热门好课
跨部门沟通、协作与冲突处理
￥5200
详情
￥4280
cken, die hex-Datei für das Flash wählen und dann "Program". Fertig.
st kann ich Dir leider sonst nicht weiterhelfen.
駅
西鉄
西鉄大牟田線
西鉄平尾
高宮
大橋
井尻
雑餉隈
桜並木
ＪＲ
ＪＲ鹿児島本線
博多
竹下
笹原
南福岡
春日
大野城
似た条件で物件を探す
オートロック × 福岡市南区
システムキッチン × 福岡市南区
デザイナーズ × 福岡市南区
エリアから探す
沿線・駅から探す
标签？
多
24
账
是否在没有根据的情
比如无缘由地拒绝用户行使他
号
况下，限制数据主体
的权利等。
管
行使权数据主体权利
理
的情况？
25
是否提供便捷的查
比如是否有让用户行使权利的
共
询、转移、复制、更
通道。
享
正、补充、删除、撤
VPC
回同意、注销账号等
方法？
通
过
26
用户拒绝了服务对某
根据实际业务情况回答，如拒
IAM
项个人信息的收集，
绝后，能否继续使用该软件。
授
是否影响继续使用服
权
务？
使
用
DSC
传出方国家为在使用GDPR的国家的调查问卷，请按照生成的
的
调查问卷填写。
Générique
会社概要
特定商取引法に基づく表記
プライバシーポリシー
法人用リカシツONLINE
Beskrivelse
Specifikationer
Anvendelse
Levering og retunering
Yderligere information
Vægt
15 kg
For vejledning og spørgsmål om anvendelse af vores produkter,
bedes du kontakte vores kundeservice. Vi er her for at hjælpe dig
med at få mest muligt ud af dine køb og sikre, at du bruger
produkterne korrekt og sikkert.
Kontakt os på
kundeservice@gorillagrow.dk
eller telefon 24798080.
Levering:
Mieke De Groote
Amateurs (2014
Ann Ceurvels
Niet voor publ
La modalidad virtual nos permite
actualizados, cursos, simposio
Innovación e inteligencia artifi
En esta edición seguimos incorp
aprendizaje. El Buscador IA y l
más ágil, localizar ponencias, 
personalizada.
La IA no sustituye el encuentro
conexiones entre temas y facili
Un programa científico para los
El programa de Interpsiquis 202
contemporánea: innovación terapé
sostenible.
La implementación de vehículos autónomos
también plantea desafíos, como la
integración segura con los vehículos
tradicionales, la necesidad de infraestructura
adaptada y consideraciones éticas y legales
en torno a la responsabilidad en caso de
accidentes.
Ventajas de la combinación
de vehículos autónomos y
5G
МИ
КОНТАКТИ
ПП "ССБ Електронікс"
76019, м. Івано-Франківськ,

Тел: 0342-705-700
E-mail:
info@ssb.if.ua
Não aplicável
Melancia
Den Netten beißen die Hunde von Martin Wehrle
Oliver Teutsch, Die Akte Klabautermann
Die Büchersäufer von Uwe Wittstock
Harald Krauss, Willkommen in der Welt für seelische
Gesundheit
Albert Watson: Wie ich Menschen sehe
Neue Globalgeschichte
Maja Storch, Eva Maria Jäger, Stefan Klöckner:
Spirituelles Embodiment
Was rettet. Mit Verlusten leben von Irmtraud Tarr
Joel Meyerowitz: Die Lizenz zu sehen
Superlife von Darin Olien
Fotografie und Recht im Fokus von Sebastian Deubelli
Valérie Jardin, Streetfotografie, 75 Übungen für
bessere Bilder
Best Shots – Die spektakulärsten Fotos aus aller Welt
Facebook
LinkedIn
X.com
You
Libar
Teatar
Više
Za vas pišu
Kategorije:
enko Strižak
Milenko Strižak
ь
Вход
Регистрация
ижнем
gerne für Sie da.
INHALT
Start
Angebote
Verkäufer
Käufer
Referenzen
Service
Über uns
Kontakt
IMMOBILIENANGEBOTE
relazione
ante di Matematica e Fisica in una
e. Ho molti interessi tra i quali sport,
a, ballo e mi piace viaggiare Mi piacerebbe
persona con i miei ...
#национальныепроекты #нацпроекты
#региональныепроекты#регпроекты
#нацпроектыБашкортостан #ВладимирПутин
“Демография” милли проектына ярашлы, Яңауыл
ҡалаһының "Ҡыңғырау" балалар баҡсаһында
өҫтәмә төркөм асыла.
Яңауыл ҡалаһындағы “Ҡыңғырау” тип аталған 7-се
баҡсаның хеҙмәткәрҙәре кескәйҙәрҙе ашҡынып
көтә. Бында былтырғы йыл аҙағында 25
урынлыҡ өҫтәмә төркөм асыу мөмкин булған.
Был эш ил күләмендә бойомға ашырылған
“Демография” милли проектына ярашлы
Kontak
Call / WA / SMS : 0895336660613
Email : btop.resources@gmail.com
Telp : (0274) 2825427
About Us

────

Exercise requirements.
Identify each line in the items above that contains the word "Ҡыңғырау", and copy every one of those lines.

Written solution.
ҡалаһының "Ҡыңғырау" балалар баҡсаһында
Яңауыл ҡалаһындағы “Ҡыңғырау” тип аталған 7-се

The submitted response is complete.